[Work task] Write out again the entries from the first line to the line that includes "100 213 4277", keeping both of those lines.

[Material for this exercise]
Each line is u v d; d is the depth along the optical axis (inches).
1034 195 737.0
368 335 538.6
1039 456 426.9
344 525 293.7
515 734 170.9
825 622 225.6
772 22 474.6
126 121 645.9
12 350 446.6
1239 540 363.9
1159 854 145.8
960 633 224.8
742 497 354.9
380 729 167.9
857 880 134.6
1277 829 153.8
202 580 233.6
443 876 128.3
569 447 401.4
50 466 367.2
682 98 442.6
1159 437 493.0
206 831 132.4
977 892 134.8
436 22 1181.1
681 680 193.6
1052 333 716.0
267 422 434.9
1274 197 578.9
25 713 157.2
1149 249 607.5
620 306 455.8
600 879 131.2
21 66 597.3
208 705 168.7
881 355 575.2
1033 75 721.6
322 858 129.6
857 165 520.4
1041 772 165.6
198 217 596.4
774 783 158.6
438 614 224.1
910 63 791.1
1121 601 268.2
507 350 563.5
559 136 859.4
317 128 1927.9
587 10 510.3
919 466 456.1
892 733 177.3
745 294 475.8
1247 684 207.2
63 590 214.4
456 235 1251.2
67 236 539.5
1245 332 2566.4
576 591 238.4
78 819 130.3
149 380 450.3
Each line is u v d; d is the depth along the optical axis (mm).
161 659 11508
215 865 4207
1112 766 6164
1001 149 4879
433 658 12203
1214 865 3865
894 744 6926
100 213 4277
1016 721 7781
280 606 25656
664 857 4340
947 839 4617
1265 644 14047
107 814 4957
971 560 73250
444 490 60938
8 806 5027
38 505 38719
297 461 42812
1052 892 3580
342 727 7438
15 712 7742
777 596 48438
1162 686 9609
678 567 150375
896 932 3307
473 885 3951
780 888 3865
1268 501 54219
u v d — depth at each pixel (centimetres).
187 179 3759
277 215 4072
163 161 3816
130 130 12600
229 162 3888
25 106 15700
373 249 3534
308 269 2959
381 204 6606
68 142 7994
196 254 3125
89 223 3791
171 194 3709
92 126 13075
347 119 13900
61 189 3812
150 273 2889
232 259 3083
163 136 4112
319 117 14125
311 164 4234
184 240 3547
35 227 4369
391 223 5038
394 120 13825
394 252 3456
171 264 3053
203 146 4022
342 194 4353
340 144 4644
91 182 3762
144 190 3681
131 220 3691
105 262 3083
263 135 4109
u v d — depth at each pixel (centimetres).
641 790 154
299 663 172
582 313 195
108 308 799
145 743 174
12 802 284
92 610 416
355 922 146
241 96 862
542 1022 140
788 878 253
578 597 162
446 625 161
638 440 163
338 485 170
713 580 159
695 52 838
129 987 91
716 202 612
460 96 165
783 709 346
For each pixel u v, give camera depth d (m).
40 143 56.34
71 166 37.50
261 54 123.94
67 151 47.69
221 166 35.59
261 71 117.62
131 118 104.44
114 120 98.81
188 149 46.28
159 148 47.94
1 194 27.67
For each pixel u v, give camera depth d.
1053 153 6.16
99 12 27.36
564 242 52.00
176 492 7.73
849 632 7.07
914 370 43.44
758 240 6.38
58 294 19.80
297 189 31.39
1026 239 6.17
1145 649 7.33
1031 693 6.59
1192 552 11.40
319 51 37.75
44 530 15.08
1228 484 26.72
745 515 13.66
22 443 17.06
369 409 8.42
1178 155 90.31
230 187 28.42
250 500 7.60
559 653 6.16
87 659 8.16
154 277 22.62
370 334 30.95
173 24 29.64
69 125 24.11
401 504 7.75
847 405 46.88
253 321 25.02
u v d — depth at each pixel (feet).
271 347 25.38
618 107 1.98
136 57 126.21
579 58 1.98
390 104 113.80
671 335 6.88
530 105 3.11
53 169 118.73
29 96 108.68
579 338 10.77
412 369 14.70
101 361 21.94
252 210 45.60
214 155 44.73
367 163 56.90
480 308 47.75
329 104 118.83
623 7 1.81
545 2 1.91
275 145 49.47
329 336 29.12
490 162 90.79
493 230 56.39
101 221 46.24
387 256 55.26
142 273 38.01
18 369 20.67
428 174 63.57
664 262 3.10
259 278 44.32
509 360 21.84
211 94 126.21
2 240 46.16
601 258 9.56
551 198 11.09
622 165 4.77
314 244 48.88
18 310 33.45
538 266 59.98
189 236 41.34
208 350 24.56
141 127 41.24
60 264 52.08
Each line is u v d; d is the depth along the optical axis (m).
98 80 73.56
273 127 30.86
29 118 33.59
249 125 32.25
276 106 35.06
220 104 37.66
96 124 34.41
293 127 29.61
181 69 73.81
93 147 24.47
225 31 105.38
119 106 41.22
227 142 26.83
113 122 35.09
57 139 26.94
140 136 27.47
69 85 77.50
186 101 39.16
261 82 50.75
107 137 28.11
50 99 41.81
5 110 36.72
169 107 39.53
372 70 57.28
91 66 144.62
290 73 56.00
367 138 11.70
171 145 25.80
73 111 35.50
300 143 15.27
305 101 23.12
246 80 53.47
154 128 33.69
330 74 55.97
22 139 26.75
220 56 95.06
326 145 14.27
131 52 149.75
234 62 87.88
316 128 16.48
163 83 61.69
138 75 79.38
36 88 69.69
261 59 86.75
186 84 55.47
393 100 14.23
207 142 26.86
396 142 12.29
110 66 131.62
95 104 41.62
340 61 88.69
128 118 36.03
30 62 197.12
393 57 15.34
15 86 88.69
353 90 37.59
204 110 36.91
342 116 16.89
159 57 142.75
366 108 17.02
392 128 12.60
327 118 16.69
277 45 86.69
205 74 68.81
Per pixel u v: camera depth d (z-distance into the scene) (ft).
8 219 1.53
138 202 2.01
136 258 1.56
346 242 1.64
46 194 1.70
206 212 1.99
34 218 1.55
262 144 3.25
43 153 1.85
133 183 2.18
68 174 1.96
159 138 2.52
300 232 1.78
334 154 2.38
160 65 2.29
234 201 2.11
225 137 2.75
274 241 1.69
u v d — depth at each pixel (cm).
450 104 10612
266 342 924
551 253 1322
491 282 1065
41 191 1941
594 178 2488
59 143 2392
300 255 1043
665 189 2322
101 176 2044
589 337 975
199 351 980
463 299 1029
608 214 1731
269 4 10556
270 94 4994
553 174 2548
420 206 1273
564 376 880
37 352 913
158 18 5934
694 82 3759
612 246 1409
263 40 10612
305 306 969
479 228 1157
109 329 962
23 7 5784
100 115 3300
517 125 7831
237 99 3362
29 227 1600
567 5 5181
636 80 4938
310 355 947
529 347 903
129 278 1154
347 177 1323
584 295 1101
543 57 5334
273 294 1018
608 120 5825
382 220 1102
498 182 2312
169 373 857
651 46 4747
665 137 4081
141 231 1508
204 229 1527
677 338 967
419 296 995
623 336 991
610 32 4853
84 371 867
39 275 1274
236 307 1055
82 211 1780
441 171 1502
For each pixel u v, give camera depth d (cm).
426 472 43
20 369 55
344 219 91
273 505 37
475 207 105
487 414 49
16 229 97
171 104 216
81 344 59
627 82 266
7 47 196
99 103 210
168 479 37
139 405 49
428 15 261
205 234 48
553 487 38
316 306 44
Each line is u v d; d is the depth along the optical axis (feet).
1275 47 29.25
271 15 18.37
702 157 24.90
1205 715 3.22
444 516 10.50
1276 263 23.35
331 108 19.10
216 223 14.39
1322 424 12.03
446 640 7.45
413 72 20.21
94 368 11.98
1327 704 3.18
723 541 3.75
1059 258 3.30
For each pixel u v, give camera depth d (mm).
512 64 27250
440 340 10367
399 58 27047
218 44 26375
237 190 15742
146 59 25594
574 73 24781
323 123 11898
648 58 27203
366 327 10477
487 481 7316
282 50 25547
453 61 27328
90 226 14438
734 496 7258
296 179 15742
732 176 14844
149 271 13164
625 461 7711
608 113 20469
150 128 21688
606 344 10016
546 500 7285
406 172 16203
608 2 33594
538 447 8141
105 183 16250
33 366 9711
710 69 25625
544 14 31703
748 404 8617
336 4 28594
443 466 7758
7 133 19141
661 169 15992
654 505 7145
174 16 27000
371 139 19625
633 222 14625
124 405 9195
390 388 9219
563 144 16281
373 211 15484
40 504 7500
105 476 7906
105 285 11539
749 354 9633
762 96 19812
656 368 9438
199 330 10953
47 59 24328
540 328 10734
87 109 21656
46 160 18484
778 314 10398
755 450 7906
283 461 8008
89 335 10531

[Response]
Each line is u v d; d is the depth along the optical axis (inches).
1034 195 737.0
368 335 538.6
1039 456 426.9
344 525 293.7
515 734 170.9
825 622 225.6
772 22 474.6
126 121 645.9
12 350 446.6
1239 540 363.9
1159 854 145.8
960 633 224.8
742 497 354.9
380 729 167.9
857 880 134.6
1277 829 153.8
202 580 233.6
443 876 128.3
569 447 401.4
50 466 367.2
682 98 442.6
1159 437 493.0
206 831 132.4
977 892 134.8
436 22 1181.1
681 680 193.6
1052 333 716.0
267 422 434.9
1274 197 578.9
25 713 157.2
1149 249 607.5
620 306 455.8
600 879 131.2
21 66 597.3
208 705 168.7
881 355 575.2
1033 75 721.6
322 858 129.6
857 165 520.4
1041 772 165.6
198 217 596.4
774 783 158.6
438 614 224.1
910 63 791.1
1121 601 268.2
507 350 563.5
559 136 859.4
317 128 1927.9
587 10 510.3
919 466 456.1
892 733 177.3
745 294 475.8
1247 684 207.2
63 590 214.4
456 235 1251.2
67 236 539.5
1245 332 2566.4
576 591 238.4
78 819 130.3
149 380 450.3
Each line is u v d; d is the depth along the optical axis (mm).
161 659 11508
215 865 4207
1112 766 6164
1001 149 4879
433 658 12203
1214 865 3865
894 744 6926
100 213 4277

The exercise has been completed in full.